Im Corona-Jahr 2020 hat der Einbruch des weltweiten Luftverkehrs Airlines, Flugzeughersteller und Zulieferer tief in die Krise gestürzt. Auch der Triebwerksspezialist MTU wurde heftig getroffen. "Wir mussten schnell harte Entscheidungen fällen", sagt Vorstandschef Reiner Winkler. "Unsere Geschäftspartner haben das teils noch kritisiert, weil sie eine rasche Erholung erwarteten." Im Interview erläutert Winkler, wie MTU gegengesteuert hat und wie sich der DAX-Konzern in der Corona-Welt aufstellen will.

€uro am Sonntag: Wann haben Sie den Ernst der Lage erkannt?

Reiner Winkler: Wir hatten in der Tat noch ein extrem starkes erstes Quartal 2020. Bis in den März war die vorherrschende Ansicht, dass sich Corona zwar über China hinaus ausweitet, die Krise aber in Form einer V-Kurve mit schneller Erholung verläuft.
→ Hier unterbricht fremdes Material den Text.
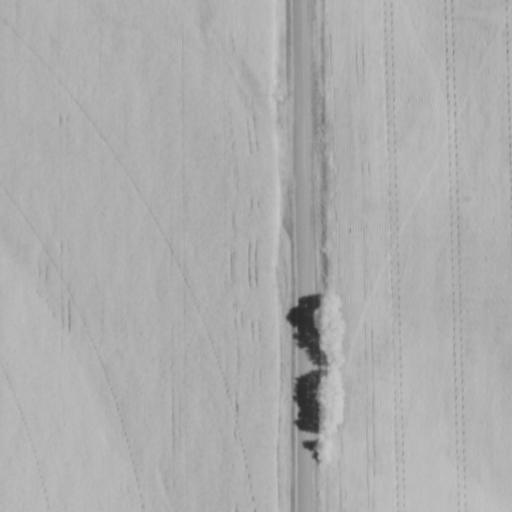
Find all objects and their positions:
road: (302, 255)
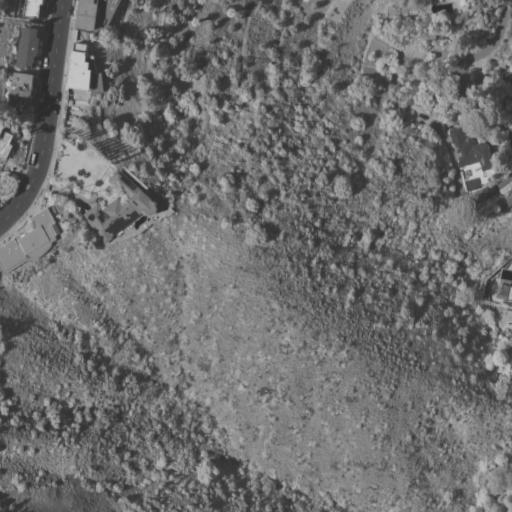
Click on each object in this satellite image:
building: (31, 8)
building: (32, 8)
building: (87, 13)
building: (85, 14)
building: (101, 22)
building: (27, 47)
building: (25, 48)
road: (467, 57)
building: (83, 71)
building: (82, 73)
building: (18, 91)
building: (19, 92)
building: (507, 101)
building: (402, 110)
road: (45, 120)
road: (503, 126)
building: (4, 142)
building: (5, 146)
building: (469, 150)
building: (469, 150)
building: (119, 208)
building: (120, 208)
building: (31, 240)
building: (30, 241)
building: (505, 322)
building: (506, 323)
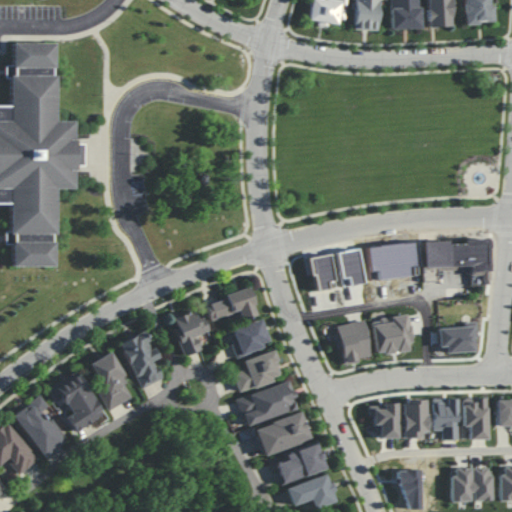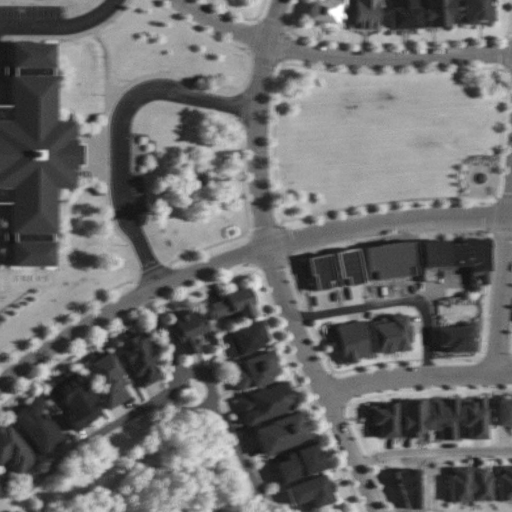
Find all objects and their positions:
building: (326, 11)
building: (477, 11)
building: (437, 13)
building: (365, 14)
building: (404, 14)
road: (63, 30)
road: (341, 57)
road: (107, 70)
road: (123, 128)
building: (33, 154)
road: (239, 253)
building: (457, 255)
road: (277, 264)
building: (348, 267)
building: (319, 271)
road: (393, 302)
building: (231, 304)
road: (505, 307)
building: (187, 330)
road: (162, 333)
building: (390, 334)
building: (247, 336)
building: (351, 341)
building: (139, 358)
building: (255, 370)
road: (175, 376)
road: (417, 376)
building: (109, 381)
building: (75, 401)
building: (264, 402)
building: (502, 411)
building: (412, 417)
building: (444, 417)
building: (473, 417)
building: (383, 419)
building: (37, 426)
building: (280, 433)
road: (233, 442)
road: (81, 446)
building: (13, 449)
road: (434, 451)
building: (297, 463)
building: (505, 482)
building: (468, 484)
building: (1, 485)
building: (311, 491)
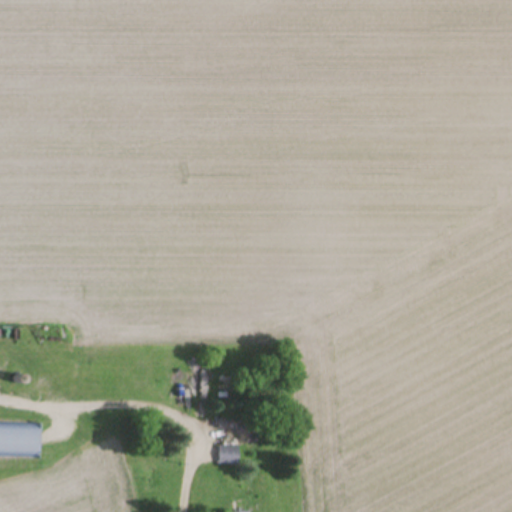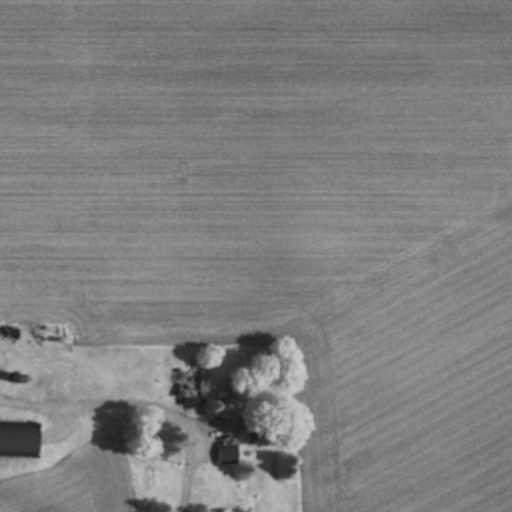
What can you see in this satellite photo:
building: (0, 438)
building: (226, 456)
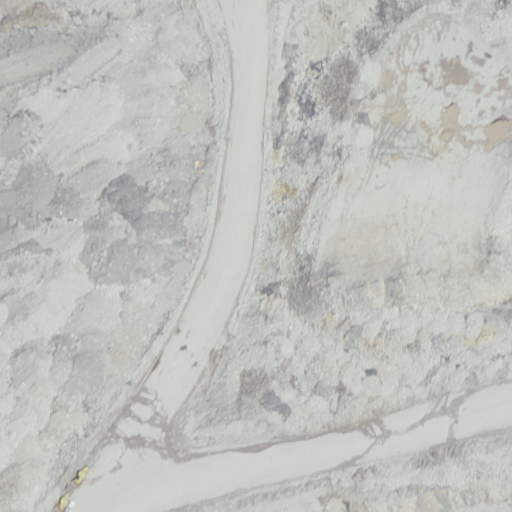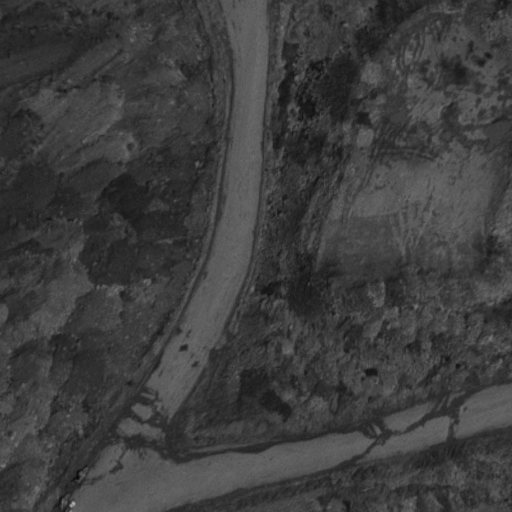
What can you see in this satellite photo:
quarry: (256, 256)
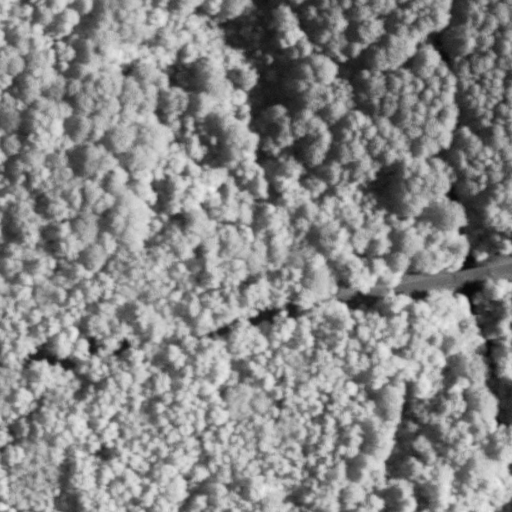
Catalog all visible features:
park: (261, 256)
road: (256, 322)
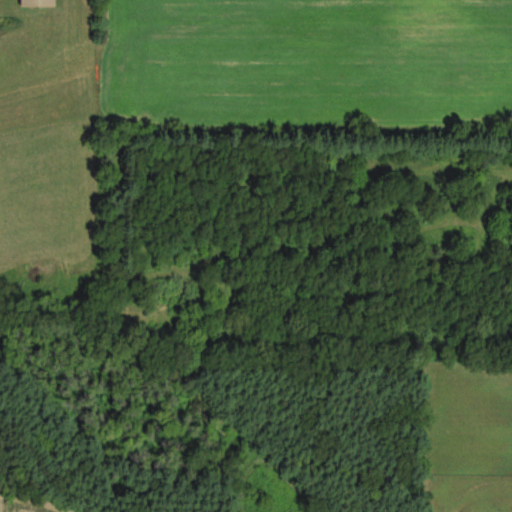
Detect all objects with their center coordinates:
building: (36, 4)
building: (46, 4)
airport runway: (242, 57)
crop: (13, 509)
Dann sind wir in Europa Ende März mit voller Wucht von Corona getroffen worden.

Wie haben Sie reagiert?

Liquiditätssicherung stand für uns wegen der extremen Unsicherheit an vorderster Stelle. Wir haben massiv Investitionen eingebremst, Personal- und Sachkosten heruntergefahren und früh Kurzarbeit eingeführt. Wir rechneten zu diesem Zeitpunkt bereits damit, dass Corona unsere Branche heftig treffen wird und dass die Prognosen für den Luftverkehr von Monat zu Monat düsterer werden - was auch eintrat.

Am 18. Februar folgt die Bilanz für das dramatische Jahr. Wie fällt sie aus?
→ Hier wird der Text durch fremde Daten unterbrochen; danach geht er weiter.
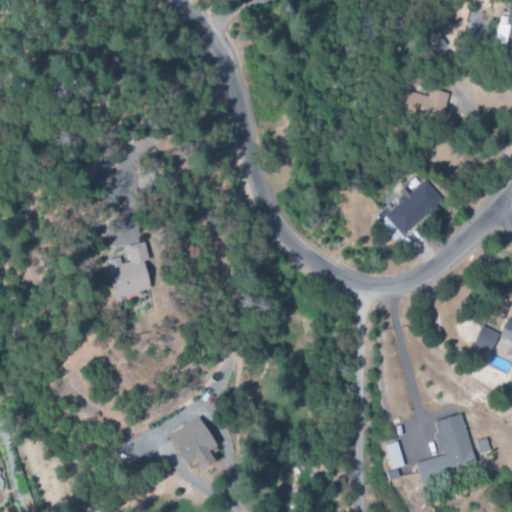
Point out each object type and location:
building: (424, 103)
road: (248, 168)
building: (411, 208)
road: (506, 214)
building: (128, 271)
road: (359, 311)
building: (492, 337)
building: (192, 445)
building: (447, 448)
building: (392, 455)
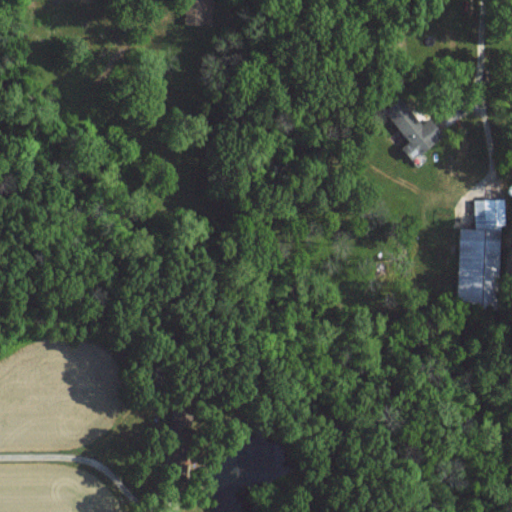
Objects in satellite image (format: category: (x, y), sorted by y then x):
building: (196, 12)
road: (480, 47)
building: (408, 128)
building: (485, 207)
building: (474, 260)
road: (69, 458)
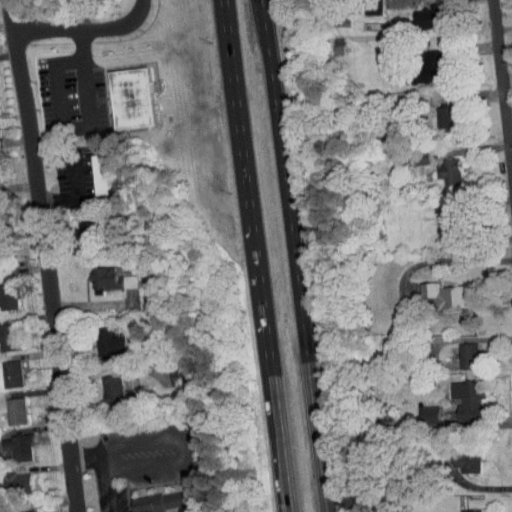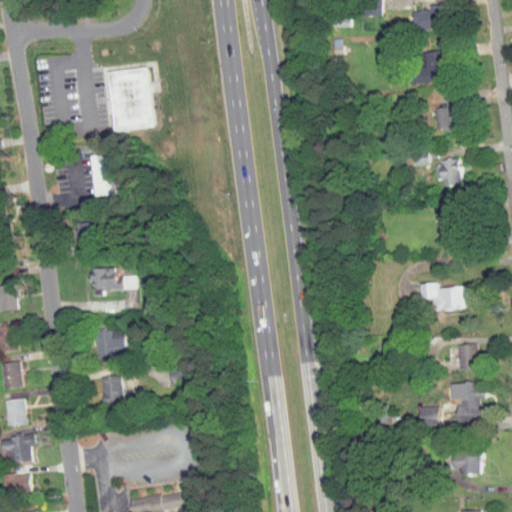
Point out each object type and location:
building: (363, 4)
building: (416, 11)
road: (82, 28)
building: (417, 61)
road: (501, 82)
building: (120, 92)
road: (234, 101)
building: (433, 112)
road: (83, 126)
road: (510, 141)
building: (437, 165)
building: (92, 167)
road: (283, 180)
road: (74, 192)
building: (439, 221)
building: (73, 227)
road: (44, 255)
building: (99, 273)
road: (258, 289)
building: (435, 289)
building: (1, 292)
building: (98, 337)
building: (456, 350)
building: (5, 368)
building: (168, 369)
building: (100, 384)
building: (457, 394)
building: (7, 405)
building: (418, 409)
road: (315, 436)
building: (10, 442)
road: (277, 444)
road: (189, 449)
building: (456, 454)
road: (87, 458)
building: (9, 476)
road: (108, 483)
parking lot: (109, 494)
building: (149, 496)
building: (460, 507)
building: (12, 508)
Wir erwarten wie angekündigt für das Geschäftsjahr 2020 einen Umsatzrückgang von zehn bis 13 Prozent auf vier bis 4,2 Milliarden Euro. Das ist ein verkraftbares Minus. Die operative Ergebnismarge (Ebit) dürfte von 16 auf zehn Prozent zurückgehen, damit aber immer noch deutlich positiv sein. Wir gehen auch von einem deutlich positiven Cashflow aus.
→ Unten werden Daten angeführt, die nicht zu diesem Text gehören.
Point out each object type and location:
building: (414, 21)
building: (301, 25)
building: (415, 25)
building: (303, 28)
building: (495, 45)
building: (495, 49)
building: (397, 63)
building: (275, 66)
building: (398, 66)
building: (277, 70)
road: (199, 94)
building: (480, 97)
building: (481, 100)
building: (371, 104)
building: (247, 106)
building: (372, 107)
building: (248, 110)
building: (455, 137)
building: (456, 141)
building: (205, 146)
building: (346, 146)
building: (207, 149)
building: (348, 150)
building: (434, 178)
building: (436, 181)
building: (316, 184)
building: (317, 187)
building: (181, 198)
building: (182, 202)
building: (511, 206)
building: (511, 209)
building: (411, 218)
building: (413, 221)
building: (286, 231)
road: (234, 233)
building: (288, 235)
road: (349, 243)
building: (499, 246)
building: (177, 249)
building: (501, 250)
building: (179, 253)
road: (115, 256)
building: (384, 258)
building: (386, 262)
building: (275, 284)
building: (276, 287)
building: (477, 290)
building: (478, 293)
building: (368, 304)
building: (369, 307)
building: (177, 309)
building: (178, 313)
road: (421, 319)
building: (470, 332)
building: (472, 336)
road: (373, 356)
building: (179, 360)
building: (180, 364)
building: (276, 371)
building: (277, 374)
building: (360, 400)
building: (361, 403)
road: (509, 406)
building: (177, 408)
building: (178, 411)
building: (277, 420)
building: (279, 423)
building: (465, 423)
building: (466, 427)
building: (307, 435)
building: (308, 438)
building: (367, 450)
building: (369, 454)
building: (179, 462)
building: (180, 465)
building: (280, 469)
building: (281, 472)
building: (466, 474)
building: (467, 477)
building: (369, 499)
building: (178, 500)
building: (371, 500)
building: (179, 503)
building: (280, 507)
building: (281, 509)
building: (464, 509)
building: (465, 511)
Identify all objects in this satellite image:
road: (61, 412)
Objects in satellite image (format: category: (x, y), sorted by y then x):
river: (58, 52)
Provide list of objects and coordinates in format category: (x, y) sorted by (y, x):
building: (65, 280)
Warum sind die Folgen überschaubar?

Das hat drei Gründe: Das Militärgeschäft ist von der Corona-Krise überhaupt nicht betroffen. Es ist 2020 sogar leicht gewachsen. Im zivilen Bereich haben wir glücklicherweise zwei Triebwerksprogramme im Produktportfolio, die sehr stark auf Frachtflugzeuge fokussiert sind. Der Frachtbereich hat 2020 einen regelrechten Boom erlebt, weil viele Passagiermaschinen für den Frachttransport ausgefallen sind. Der für uns sehr wichtige Instandsetzungsbereich wiederum wurde von der Krise zwar hart getroffen, hier konnten wir über Sondereffekte aber zumindest die Auslastung sicherstellen.

Dennoch mussten Sie auch Kapazitäten abbauen und 1.200 Stellen streichen.

Zur Klarstellung: Der Rückgang ist kein Stellenabbau, sondern umfasst den Kapazitätsabbau. Wir haben unseren Personaleinsatz insgesamt um zehn bis 15 Prozent gekürzt und dabei Instrumente wie die Rückführung von 40- auf 35-Stunden-Verträge, Altersteilzeit und ein Freiwilligenprogramm genutzt. Außerdem haben wir befristete und Leiharbeitsverträge zurückgefahren, haben noch einen Tag pro Woche Kurzarbeit eingeführt und konnten uns so relativ schonend an den Nachfragerückgang anpassen.

Reichen die Maßnahmen aus?

Aus heutiger Sicht ja. Zum Jahresende 2020 waren etwa 80 bis 85 Prozent der Kapazitätsanpassung umgesetzt, der Rest verteilt sich auf 2021.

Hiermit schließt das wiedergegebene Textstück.